===== Information provided =====

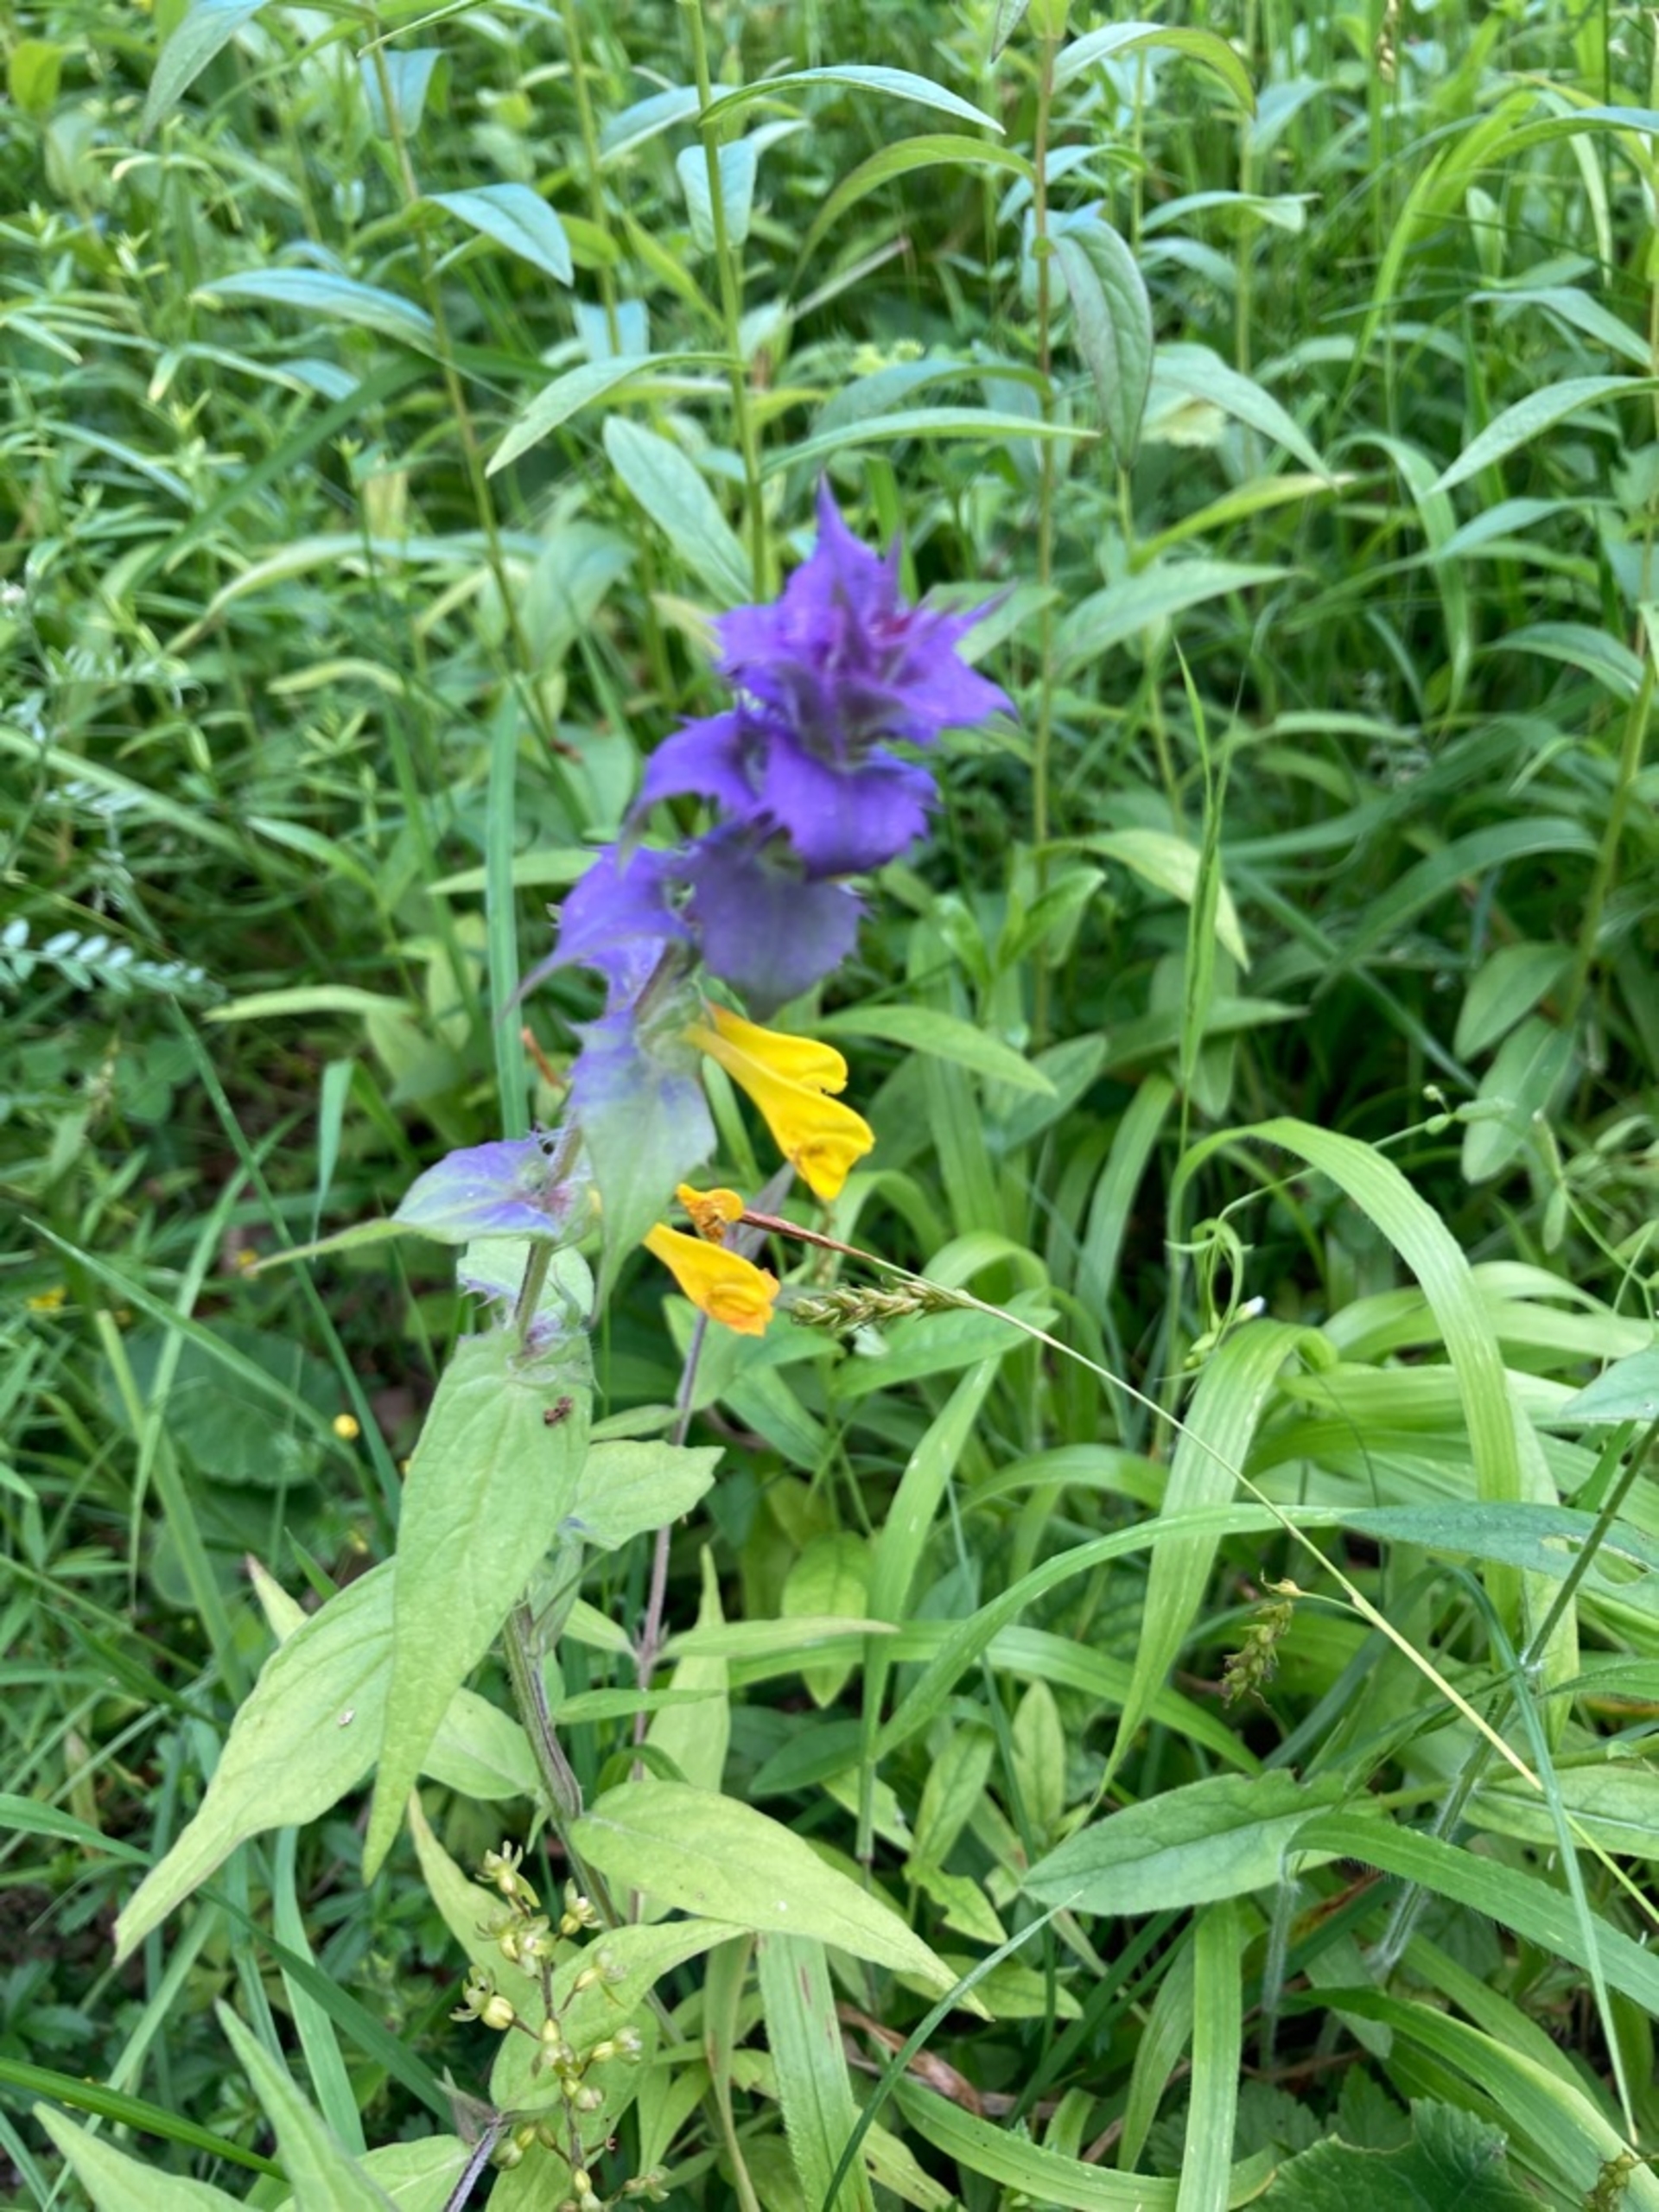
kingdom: Plantae
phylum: Tracheophyta
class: Magnoliopsida
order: Lamiales
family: Orobanchaceae
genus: Melampyrum
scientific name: Melampyrum nemorosum
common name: Blåtoppet kohvede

=====

- [Stated problem]: Give back every line of the data above word for word, but leave out the pictures.

- [Written answer]:
kingdom: Plantae
phylum: Tracheophyta
class: Magnoliopsida
order: Lamiales
family: Orobanchaceae
genus: Melampyrum
scientific name: Melampyrum nemorosum
common name: Blåtoppet kohvede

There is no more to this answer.